I am not sure why the poem by Phyllis McGinley – “What Every Woman Knows” – from which the above verse is taken resonates with me so when I think about Jeane and the 130 escorts who worked for her. . . 

It was a compelling sociological experience to review the 130 introduction letters sent by Jeane’s escorts to her seeking a job as an escort with Pamela Martin & Associates, Jeane’s escort agency. Most all of them spoke in the plainest of terms. For example, one letter said:
I'd like to take this time to introduce myself and let you know a little about me. I'm 24 years old, born and raised in VA, five minutes outside Washington DC. I've had a variety of different jobs from [working for a telephone company], working in a pharmacy compounding drugs, [working at a major D.C. Hotel] to cocktail waitress. A couple of reasons I think you should consider me for employment is that I'm a very giving and caring person. What ever position I'm put in I can get along with anyone on a very personal level and make them feel comfortable at all times. I do have a little experience. Although I cut that short when I realized it was not a good company. I spoke with [Jeane] on the phone, she was very nice, she described the position to me and I am still very interested. 
Yet one analysis – among many undertaken by the government – of the data seized from Jeane’s house revealed that most all of the escorts only worked a few months for Jeane before they retired; burned out by the reality of the job of providing sex for money to strange men. There were a few exceptions but only a few. Moreover, those who did subsequently return all cited the need for money as the reason to go back into the work of escorting.
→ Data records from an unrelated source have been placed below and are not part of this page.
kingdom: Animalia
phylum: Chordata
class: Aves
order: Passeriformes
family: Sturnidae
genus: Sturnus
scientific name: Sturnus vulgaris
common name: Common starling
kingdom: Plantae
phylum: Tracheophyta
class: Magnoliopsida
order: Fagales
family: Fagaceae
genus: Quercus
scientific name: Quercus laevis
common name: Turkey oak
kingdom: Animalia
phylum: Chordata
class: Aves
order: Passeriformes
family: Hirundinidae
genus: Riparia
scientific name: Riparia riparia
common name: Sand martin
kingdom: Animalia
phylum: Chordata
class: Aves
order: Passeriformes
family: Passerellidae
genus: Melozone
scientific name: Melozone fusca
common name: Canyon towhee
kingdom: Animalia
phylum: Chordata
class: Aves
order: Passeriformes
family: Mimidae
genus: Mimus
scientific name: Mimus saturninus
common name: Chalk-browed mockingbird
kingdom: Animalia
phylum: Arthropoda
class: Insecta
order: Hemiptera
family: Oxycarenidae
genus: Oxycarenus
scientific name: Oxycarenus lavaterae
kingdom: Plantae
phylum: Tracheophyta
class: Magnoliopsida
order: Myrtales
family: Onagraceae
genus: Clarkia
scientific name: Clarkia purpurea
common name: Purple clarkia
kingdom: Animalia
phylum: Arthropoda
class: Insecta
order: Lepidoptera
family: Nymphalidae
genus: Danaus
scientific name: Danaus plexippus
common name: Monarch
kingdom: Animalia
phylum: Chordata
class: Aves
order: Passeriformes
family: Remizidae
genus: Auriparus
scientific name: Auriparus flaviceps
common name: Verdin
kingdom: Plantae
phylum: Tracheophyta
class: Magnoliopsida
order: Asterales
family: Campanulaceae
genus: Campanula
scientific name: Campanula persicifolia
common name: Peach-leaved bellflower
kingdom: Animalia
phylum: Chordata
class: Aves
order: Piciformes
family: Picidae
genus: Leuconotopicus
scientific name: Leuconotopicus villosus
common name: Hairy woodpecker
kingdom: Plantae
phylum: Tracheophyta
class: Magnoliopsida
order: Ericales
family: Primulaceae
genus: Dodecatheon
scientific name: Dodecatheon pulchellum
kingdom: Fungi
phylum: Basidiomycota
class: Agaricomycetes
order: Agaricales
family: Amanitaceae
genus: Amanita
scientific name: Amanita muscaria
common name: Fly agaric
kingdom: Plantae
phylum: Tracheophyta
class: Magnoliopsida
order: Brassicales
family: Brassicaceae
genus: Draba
Which is why the full poem of Phyllis McGinley seems so apt to me:

What Every Woman Knows

When Little boys are able
To comprehend the flaws
In their December fable
And part with Santa Claus,
Although I do not think they grieve,
How burningly they disbelieve!

They cannot wait, they cannot rest
For knowledge nibbling at the breast.
They cannot rest, they cannot wait
To set conniving parents straight.

Branding that comrade as a dunce
Who trusts the saint they trusted once,
With rude guffaw and facial spasm
They publish their iconoclasm,
And find particularly shocking
The thought of hanging up a stocking.

But little girls (no blinder
When faced by mortal fact)
Are cleverer and kinder
And brimming full of tact.
The knowingness of little girls
Is hidden underneath their curls.

Obligingly, since parents fancy
The season's tinsel necromancy,
They take some pains to make pretense
Of duped and eager innocence.

Agnostics born but Bernhardts bred,
They hang the stocking by the bed,
Make plans, and pleasure their begetters
By writing Santa lengthy letters.
Only too well aware the fruit
Is shinier plunder, richer loot.

For little boys are rancorous
When robbed of any myth,
And spiteful and cantankerous
To all their kin and kith.
But little girls can draw conclusions
And profit from their lost illusions.